Task to complete. Word for word, repeat the records, leaving every picture behind.

Data supplied.
--------------------------------------------------
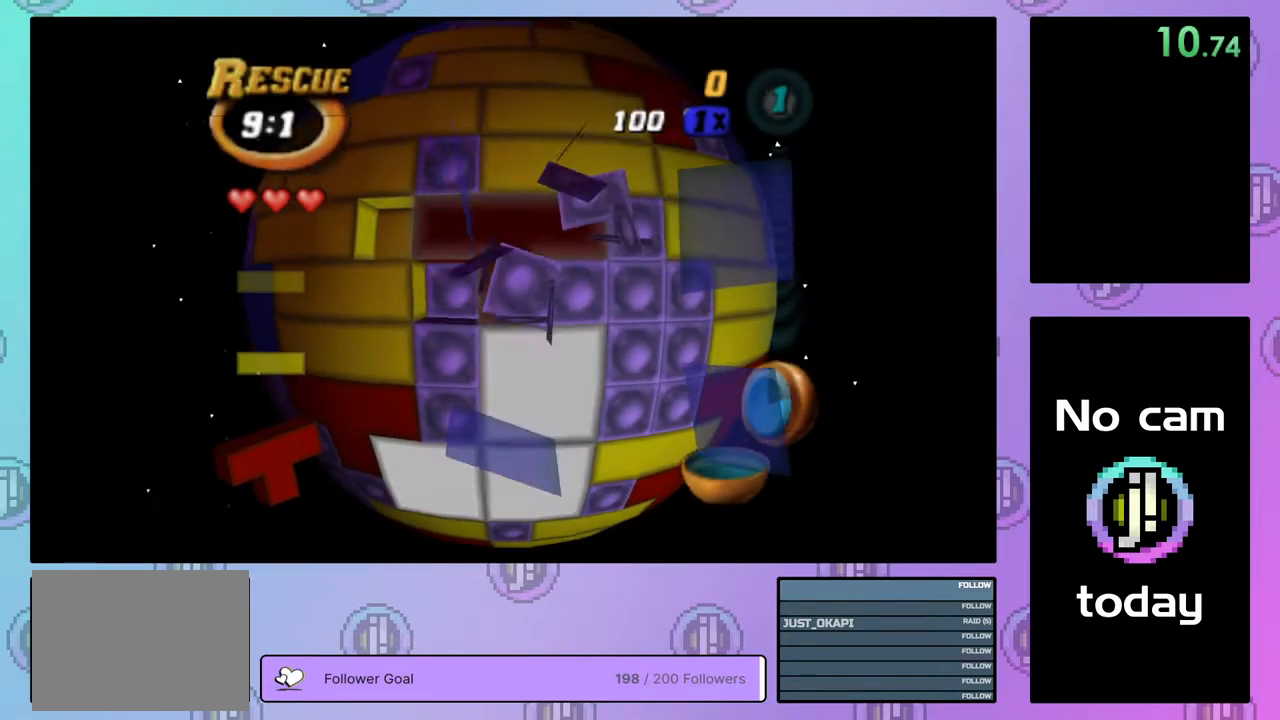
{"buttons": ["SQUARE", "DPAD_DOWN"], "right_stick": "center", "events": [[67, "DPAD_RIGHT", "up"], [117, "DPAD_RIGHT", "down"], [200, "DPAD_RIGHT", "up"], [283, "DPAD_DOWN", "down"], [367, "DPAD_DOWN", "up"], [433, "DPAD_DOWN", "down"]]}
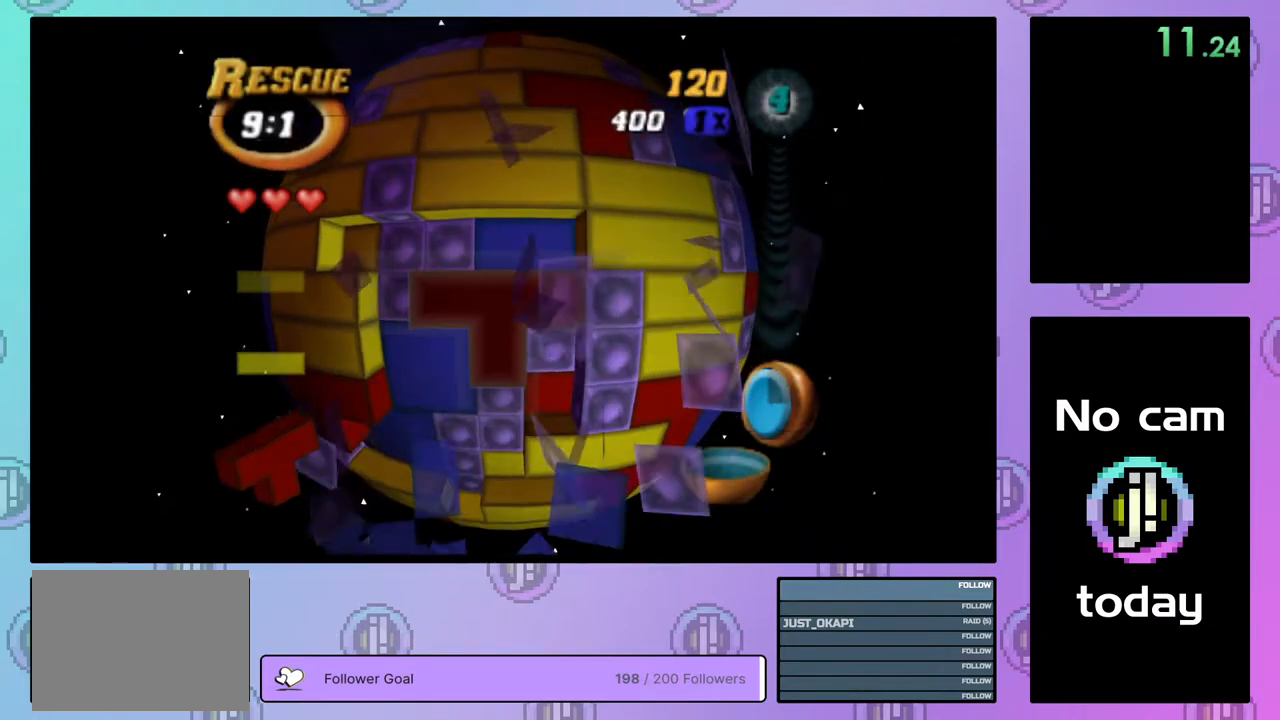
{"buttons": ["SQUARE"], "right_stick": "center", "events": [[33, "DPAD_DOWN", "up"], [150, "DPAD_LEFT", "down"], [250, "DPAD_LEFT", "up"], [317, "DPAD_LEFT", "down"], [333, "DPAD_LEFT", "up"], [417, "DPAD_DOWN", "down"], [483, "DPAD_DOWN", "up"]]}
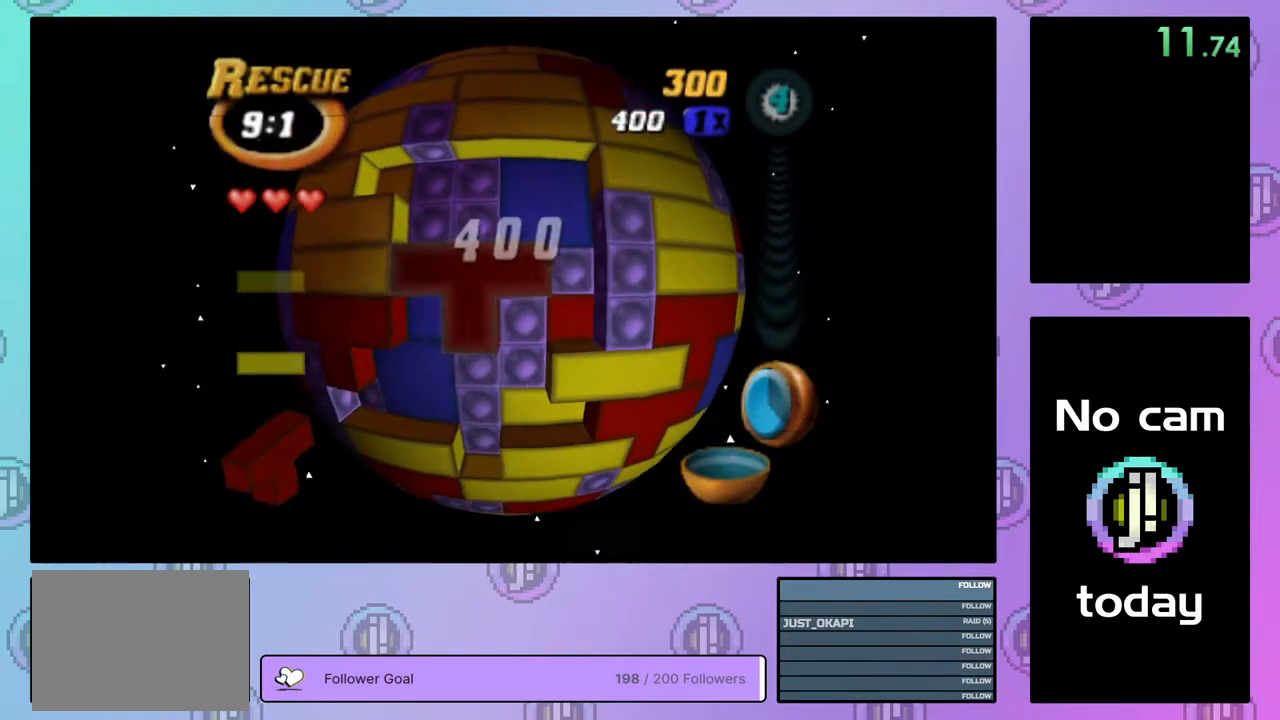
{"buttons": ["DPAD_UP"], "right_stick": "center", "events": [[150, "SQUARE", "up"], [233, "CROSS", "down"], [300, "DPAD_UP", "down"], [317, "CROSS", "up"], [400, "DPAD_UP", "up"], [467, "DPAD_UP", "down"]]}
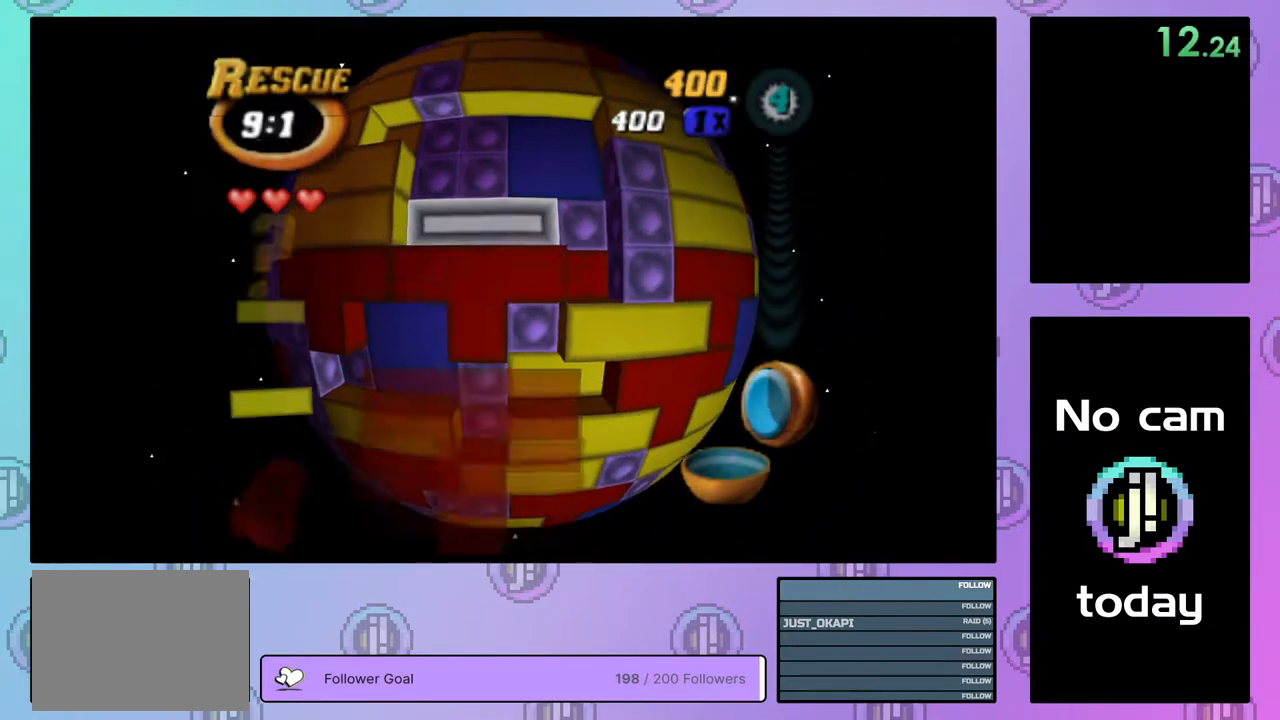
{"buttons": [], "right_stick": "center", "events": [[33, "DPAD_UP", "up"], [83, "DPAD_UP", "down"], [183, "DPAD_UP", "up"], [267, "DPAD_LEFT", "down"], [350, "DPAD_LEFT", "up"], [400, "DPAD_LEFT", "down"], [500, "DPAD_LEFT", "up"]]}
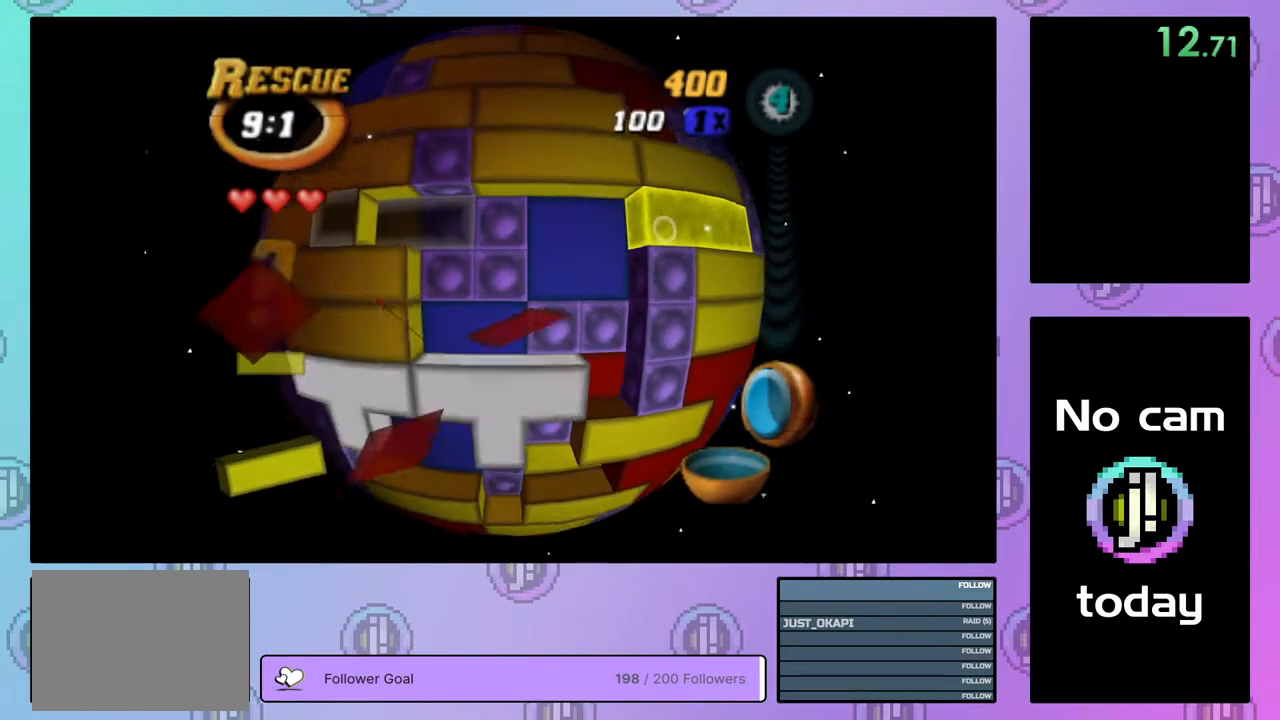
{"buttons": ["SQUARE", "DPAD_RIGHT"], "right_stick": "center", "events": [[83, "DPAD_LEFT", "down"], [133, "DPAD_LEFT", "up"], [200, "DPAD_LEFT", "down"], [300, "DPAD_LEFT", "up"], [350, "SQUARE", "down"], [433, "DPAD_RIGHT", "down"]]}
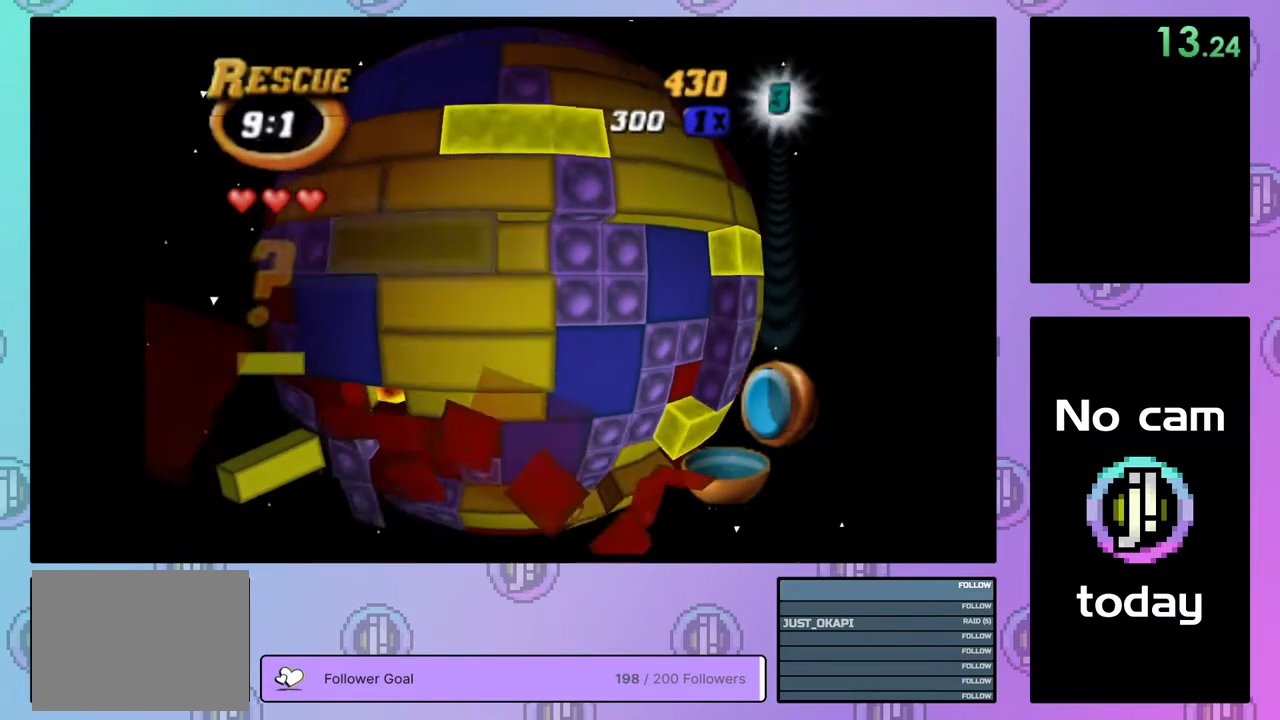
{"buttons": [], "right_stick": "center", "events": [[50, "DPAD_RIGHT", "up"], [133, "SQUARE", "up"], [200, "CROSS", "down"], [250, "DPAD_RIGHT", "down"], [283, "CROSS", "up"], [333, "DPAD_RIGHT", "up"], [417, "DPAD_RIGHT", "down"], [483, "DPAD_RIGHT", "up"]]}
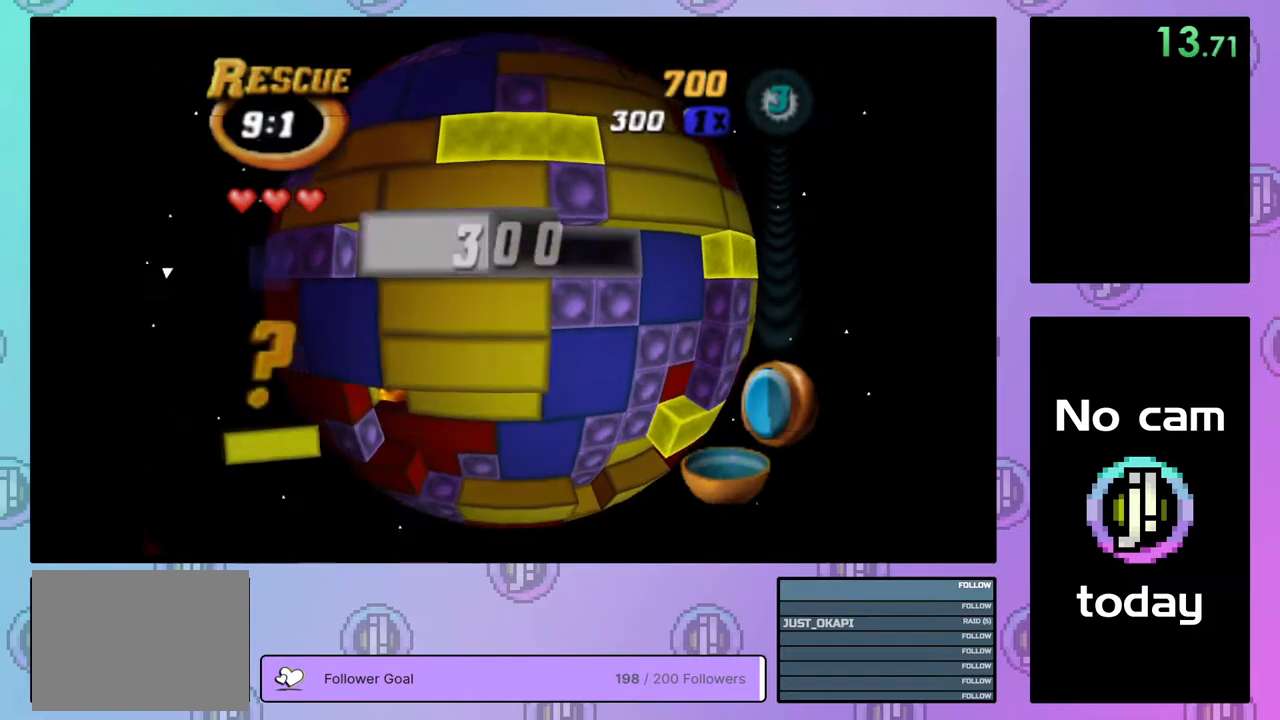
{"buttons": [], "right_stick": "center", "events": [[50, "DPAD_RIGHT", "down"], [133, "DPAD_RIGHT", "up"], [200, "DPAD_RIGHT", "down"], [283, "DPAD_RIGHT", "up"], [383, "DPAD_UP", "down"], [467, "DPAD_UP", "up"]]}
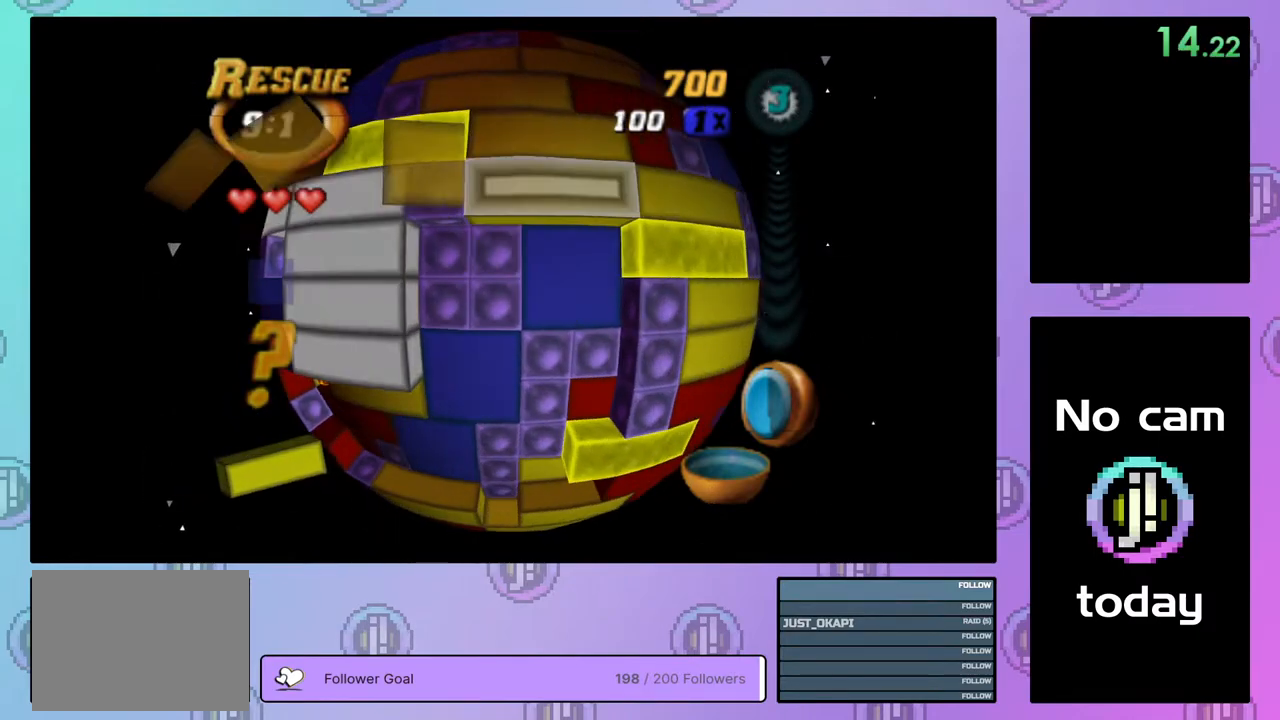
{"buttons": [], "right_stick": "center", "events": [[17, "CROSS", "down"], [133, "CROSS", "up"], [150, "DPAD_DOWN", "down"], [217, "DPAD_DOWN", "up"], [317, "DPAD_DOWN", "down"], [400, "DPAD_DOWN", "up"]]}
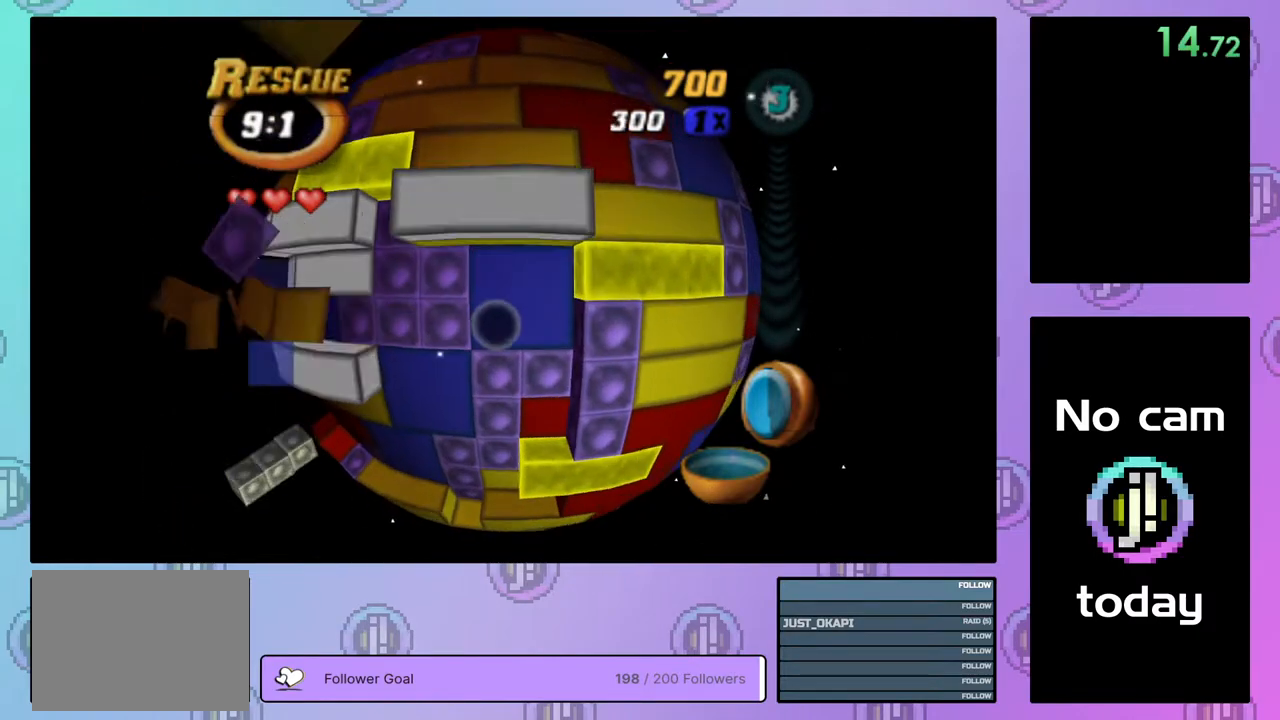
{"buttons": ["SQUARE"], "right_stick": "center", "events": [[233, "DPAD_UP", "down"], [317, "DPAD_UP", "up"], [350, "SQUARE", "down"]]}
--------------------------------------------------
Output of the task.
{"buttons": ["SQUARE", "DPAD_DOWN"], "right_stick": "center", "events": [[67, "DPAD_RIGHT", "up"], [117, "DPAD_RIGHT", "down"], [200, "DPAD_RIGHT", "up"], [283, "DPAD_DOWN", "down"], [367, "DPAD_DOWN", "up"], [433, "DPAD_DOWN", "down"]]}
{"buttons": ["SQUARE"], "right_stick": "center", "events": [[33, "DPAD_DOWN", "up"], [150, "DPAD_LEFT", "down"], [250, "DPAD_LEFT", "up"], [317, "DPAD_LEFT", "down"], [333, "DPAD_LEFT", "up"], [417, "DPAD_DOWN", "down"], [483, "DPAD_DOWN", "up"]]}
{"buttons": ["DPAD_UP"], "right_stick": "center", "events": [[150, "SQUARE", "up"], [233, "CROSS", "down"], [300, "DPAD_UP", "down"], [317, "CROSS", "up"], [400, "DPAD_UP", "up"], [467, "DPAD_UP", "down"]]}
{"buttons": [], "right_stick": "center", "events": [[33, "DPAD_UP", "up"], [83, "DPAD_UP", "down"], [183, "DPAD_UP", "up"], [267, "DPAD_LEFT", "down"], [350, "DPAD_LEFT", "up"], [400, "DPAD_LEFT", "down"], [500, "DPAD_LEFT", "up"]]}
{"buttons": ["SQUARE", "DPAD_RIGHT"], "right_stick": "center", "events": [[83, "DPAD_LEFT", "down"], [133, "DPAD_LEFT", "up"], [200, "DPAD_LEFT", "down"], [300, "DPAD_LEFT", "up"], [350, "SQUARE", "down"], [433, "DPAD_RIGHT", "down"]]}
{"buttons": [], "right_stick": "center", "events": [[50, "DPAD_RIGHT", "up"], [133, "SQUARE", "up"], [200, "CROSS", "down"], [250, "DPAD_RIGHT", "down"], [283, "CROSS", "up"], [333, "DPAD_RIGHT", "up"], [417, "DPAD_RIGHT", "down"], [483, "DPAD_RIGHT", "up"]]}
{"buttons": [], "right_stick": "center", "events": [[50, "DPAD_RIGHT", "down"], [133, "DPAD_RIGHT", "up"], [200, "DPAD_RIGHT", "down"], [283, "DPAD_RIGHT", "up"], [383, "DPAD_UP", "down"], [467, "DPAD_UP", "up"]]}
{"buttons": [], "right_stick": "center", "events": [[17, "CROSS", "down"], [133, "CROSS", "up"], [150, "DPAD_DOWN", "down"], [217, "DPAD_DOWN", "up"], [317, "DPAD_DOWN", "down"], [400, "DPAD_DOWN", "up"]]}
{"buttons": ["SQUARE"], "right_stick": "center", "events": [[233, "DPAD_UP", "down"], [317, "DPAD_UP", "up"], [350, "SQUARE", "down"]]}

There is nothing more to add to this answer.